Oh, sure, there's that big fountain in the middle to cool you off, but you know who gets in that fountain? Everybody. And you can't just stand under it and hose yourself off—you have to act all free and alive for perhaps the first time in your life.

But if the fountain is the great equalizer—the only place where young and old attendees can find themselves doused in a timeless, ageless hemp blanket of uninhibited purity—then elsewhere among the 530 acres of cruel, indifferent field, it's every age for itself. And alas, the younger you are, the more you can get away with.

They say youth is wasted on the young, but at Bonnaroo, that youth gets literally wasted. The rest of us can only step aside and dodge those flailing free spirits to reapply our sunscreen. They may be a lost cause, but the rest of us don't have to embarrass ourselves in the name of Phish 'n' shrooms. A quick guide to the pecking order, depending on your age:

Under 18
Nothing says "family-friendly experience" like drunken topless freshmen and a sea of doobs lit up against the night sky. Listen, all drugs are bad. If you're under 18, steer clear of these people and their crazy pills. But since that's impossible, revel in your first contact high, get your face painted, blow all your parents' money, and if you're over 15, steal a beer or two if you can manage it. That's all you can do. Sorry kid, but that's the breaks. Just don't get trampled.

18 – 30
The world is your oyster. All drugs are good. Get trashed, have unprotected sex, pass out anywhere you feel like, cry, laugh, howl at the moon, strip naked, barf your brains out, break up with your significant other, get back together, tell someone off, then buy them a burrito, dose up, blow all your money, get pregnant, eat bad mushrooms, climb the fountain, have sex with a roadie, drop out of college, marry a carnie. It's all one big, never-ending repercussion-free weekend. Just don't get crabs.
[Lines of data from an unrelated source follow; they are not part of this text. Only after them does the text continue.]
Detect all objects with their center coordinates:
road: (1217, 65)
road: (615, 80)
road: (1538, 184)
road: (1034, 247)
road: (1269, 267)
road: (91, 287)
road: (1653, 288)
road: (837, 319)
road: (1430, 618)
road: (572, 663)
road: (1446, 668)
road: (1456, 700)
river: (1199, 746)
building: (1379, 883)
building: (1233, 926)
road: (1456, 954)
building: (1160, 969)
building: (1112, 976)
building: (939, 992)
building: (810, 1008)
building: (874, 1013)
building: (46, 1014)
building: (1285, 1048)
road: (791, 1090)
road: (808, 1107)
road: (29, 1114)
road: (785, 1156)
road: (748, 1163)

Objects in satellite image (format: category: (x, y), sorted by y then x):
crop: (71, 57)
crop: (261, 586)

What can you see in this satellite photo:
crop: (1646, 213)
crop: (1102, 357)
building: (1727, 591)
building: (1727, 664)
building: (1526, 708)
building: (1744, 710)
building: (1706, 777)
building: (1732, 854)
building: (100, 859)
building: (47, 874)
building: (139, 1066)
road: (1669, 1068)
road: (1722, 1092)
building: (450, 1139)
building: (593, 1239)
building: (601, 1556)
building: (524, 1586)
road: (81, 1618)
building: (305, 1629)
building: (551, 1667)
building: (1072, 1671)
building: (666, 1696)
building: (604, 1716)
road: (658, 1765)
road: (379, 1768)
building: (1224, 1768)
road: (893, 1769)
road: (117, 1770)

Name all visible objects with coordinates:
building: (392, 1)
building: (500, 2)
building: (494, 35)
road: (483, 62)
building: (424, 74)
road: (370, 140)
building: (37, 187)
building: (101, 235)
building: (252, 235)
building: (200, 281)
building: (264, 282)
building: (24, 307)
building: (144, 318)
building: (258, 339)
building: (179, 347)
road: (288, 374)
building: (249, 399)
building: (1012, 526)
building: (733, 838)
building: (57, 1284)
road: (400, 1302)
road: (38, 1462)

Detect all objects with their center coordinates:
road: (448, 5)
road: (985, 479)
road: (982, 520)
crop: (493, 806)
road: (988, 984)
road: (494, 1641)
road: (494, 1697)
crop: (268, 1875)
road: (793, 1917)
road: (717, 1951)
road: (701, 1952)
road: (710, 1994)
I know, you're all excited about how you're gonna wear your cool old Sonic Youth T-shirt and your 401k is looking good and your graphic design gig pays pretty decent, and you've mapped out your whole schedule on your iPhone. So go dig on the sweet tunes. Don't get skin cancer. Drink lots of water. Enjoy the heady buzz of all four of those micro-brewed beers. Eat well. Get lots of rest. Take it easy. Don't bring your kids. But if you're a woman, and you hope to get laid, dear God, put on a bra. And dudes, don't forget that fanny pack—you won't be getting laid, so this helps the rest of us identify you immediately.

Remember how it used to be when you were young and fancy-free? Sorry gramps, but those days are over.